26 de agosto de 2011 | 05h00

O jogo entre Brasil e Estados Unidos, nesta sexta-feira em Macau, na China, nem era tão importante. Afinal, as duas equipes entraram em quadra já classificadas para a semifinal do Grand Prix. Mas serviu para deixar claro, para quem ainda tinha alguma dúvida, que o voleibol brasileiro, além de competente, também tem muita estrela.

A seleção ganhou de virada por 3 sets a 1, com parciais de 22/25, 26/24, 25/21 e 25/20. No entanto, em alguns momentos do confronto, parecia que a invencibilidade verde e amarela na temporada 2011 finalmente iria acabar.

No início, o Brasil não viu a cor da bola. Thaísa, a melhor brasileira na competição, era bem marcada pelo bloqueio adversário, e as norte-americanas fecharam a primeira parcial com autoridade.

Já no segundo set, após a bronca do técnico Zé Roberto, a seleção brasileira se reencontrou, mas voltou a errar demais e aí apareceu aquela sorte de campeã para fechar a parcial.

Já nos dois sets finais, o Brasil voltou a ser o time que o torcedor se acostumou a ver no Grand Prix. E, assim como havia acontecido diante do Japão, uma reserva brilhou. Natália, que substituiu Paula Pequeno, com dores nas costas, destruiu a defesa adversária com bolas potentes e largadinhas.

Fernanda Garay, que havia sido o destaque do jogo da véspera, continuou no lugar de Mari, que tem contusão abdominal e não deve jogar mais este campeonato. Mas o elenco brasileiro tem se mostrado tão forte que José Roberto Guimarães nem deve estar tão preocupado.

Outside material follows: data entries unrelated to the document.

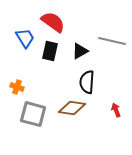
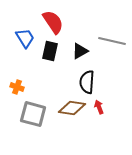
red semicircle: rotated 20 degrees clockwise
red arrow: moved 17 px left, 3 px up
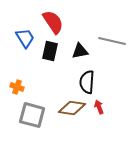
black triangle: rotated 18 degrees clockwise
gray square: moved 1 px left, 1 px down
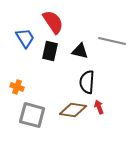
black triangle: rotated 24 degrees clockwise
brown diamond: moved 1 px right, 2 px down
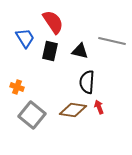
gray square: rotated 24 degrees clockwise
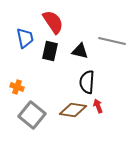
blue trapezoid: rotated 20 degrees clockwise
red arrow: moved 1 px left, 1 px up
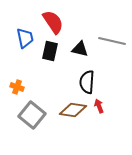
black triangle: moved 2 px up
red arrow: moved 1 px right
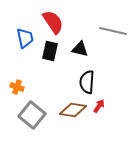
gray line: moved 1 px right, 10 px up
red arrow: rotated 56 degrees clockwise
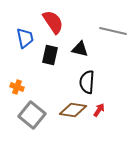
black rectangle: moved 4 px down
red arrow: moved 4 px down
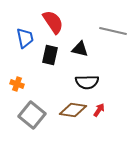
black semicircle: rotated 95 degrees counterclockwise
orange cross: moved 3 px up
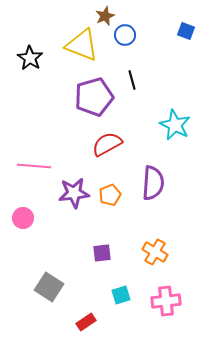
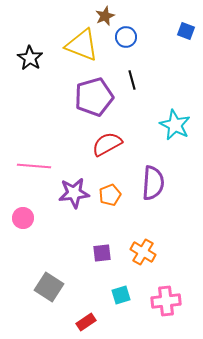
blue circle: moved 1 px right, 2 px down
orange cross: moved 12 px left
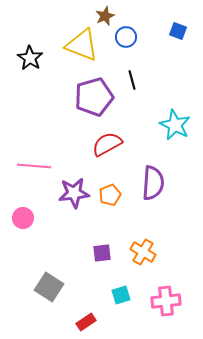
blue square: moved 8 px left
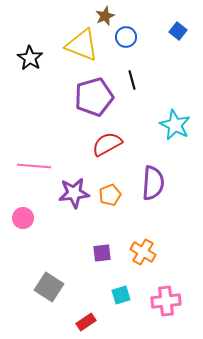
blue square: rotated 18 degrees clockwise
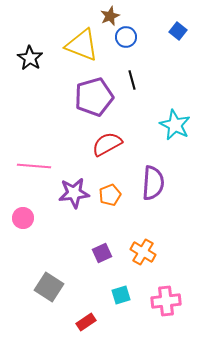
brown star: moved 5 px right
purple square: rotated 18 degrees counterclockwise
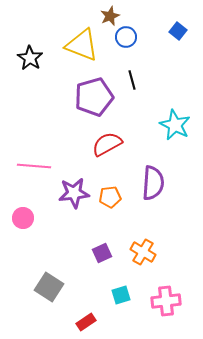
orange pentagon: moved 2 px down; rotated 15 degrees clockwise
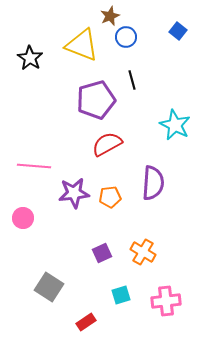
purple pentagon: moved 2 px right, 3 px down
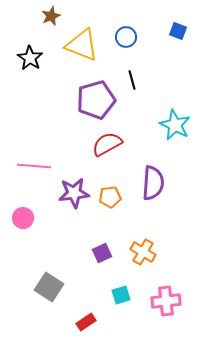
brown star: moved 59 px left
blue square: rotated 18 degrees counterclockwise
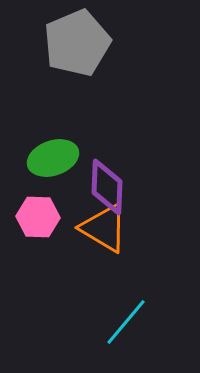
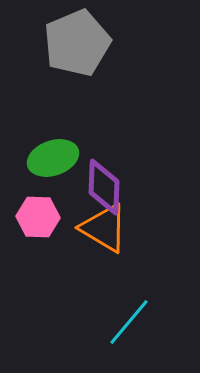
purple diamond: moved 3 px left
cyan line: moved 3 px right
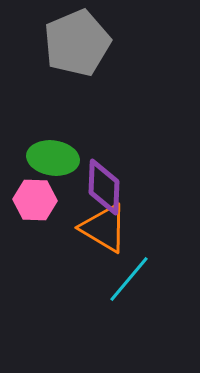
green ellipse: rotated 27 degrees clockwise
pink hexagon: moved 3 px left, 17 px up
cyan line: moved 43 px up
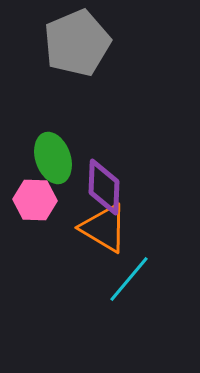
green ellipse: rotated 63 degrees clockwise
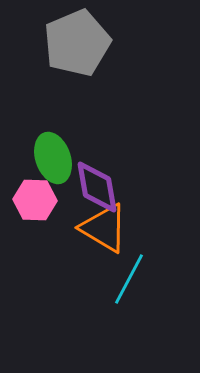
purple diamond: moved 7 px left; rotated 12 degrees counterclockwise
cyan line: rotated 12 degrees counterclockwise
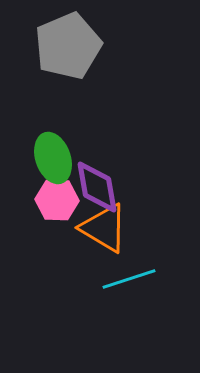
gray pentagon: moved 9 px left, 3 px down
pink hexagon: moved 22 px right
cyan line: rotated 44 degrees clockwise
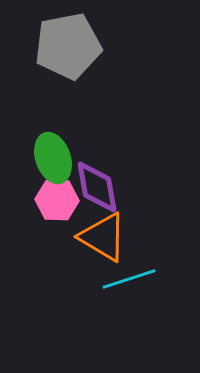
gray pentagon: rotated 12 degrees clockwise
orange triangle: moved 1 px left, 9 px down
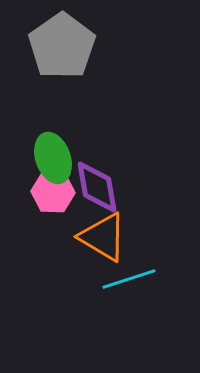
gray pentagon: moved 6 px left; rotated 24 degrees counterclockwise
pink hexagon: moved 4 px left, 8 px up
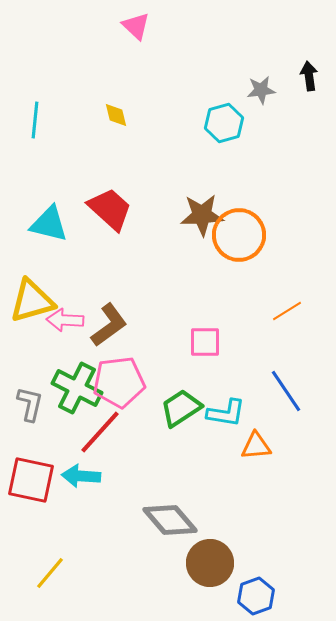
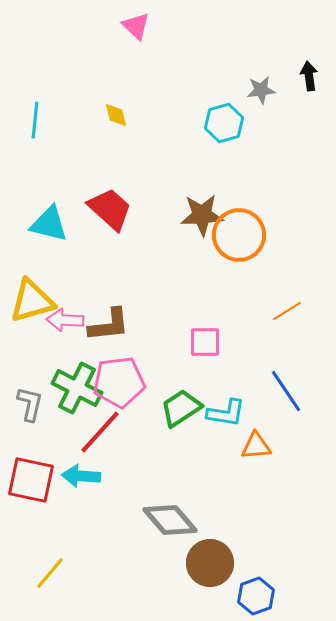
brown L-shape: rotated 30 degrees clockwise
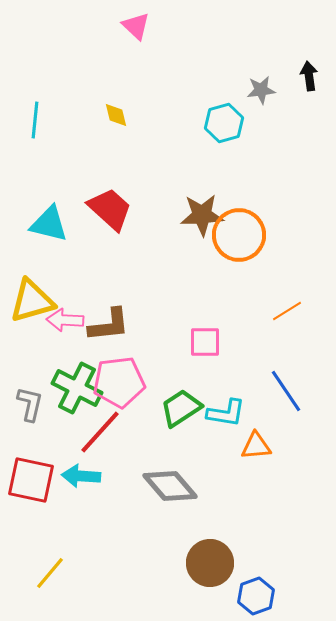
gray diamond: moved 34 px up
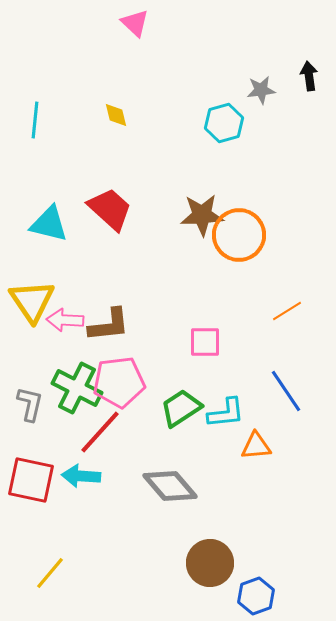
pink triangle: moved 1 px left, 3 px up
yellow triangle: rotated 48 degrees counterclockwise
cyan L-shape: rotated 15 degrees counterclockwise
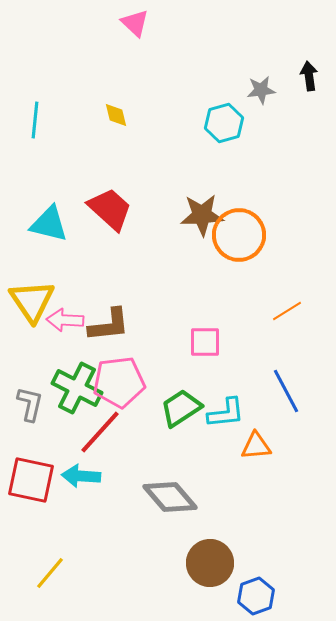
blue line: rotated 6 degrees clockwise
gray diamond: moved 11 px down
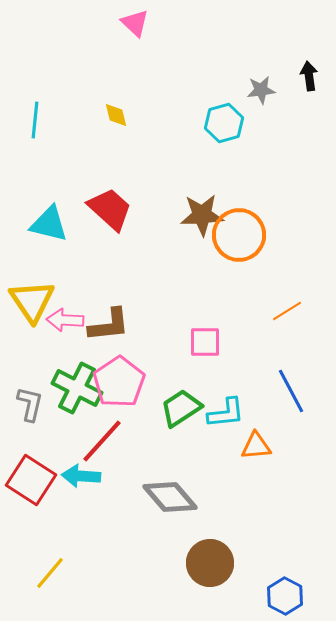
pink pentagon: rotated 27 degrees counterclockwise
blue line: moved 5 px right
red line: moved 2 px right, 9 px down
red square: rotated 21 degrees clockwise
blue hexagon: moved 29 px right; rotated 12 degrees counterclockwise
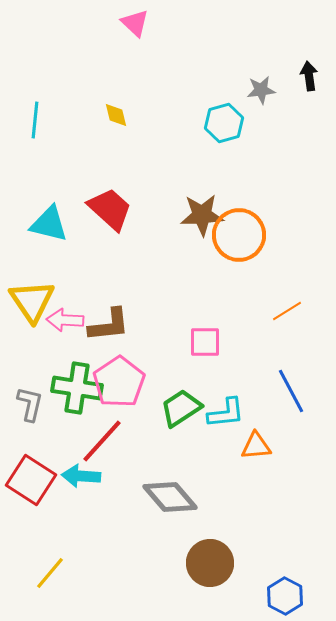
green cross: rotated 18 degrees counterclockwise
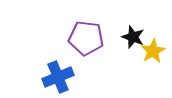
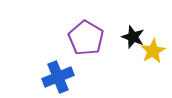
purple pentagon: rotated 24 degrees clockwise
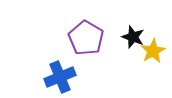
blue cross: moved 2 px right
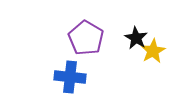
black star: moved 3 px right, 1 px down; rotated 10 degrees clockwise
blue cross: moved 10 px right; rotated 28 degrees clockwise
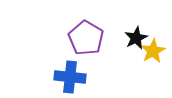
black star: rotated 15 degrees clockwise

Do lado norte-americano, destaque para as craques Logan Tom e Hooker, que ainda podem dar muito trabalho ao Brasil em uma eventual decisão de Grand Prix.

A seleção brasileira entra em quadra agora na manhã de sábado (horário de Brasília), na semifinal do campeonato. Com 22 vitórias em 2011, só faltam mais duas para o nono título da equipe na história da competição.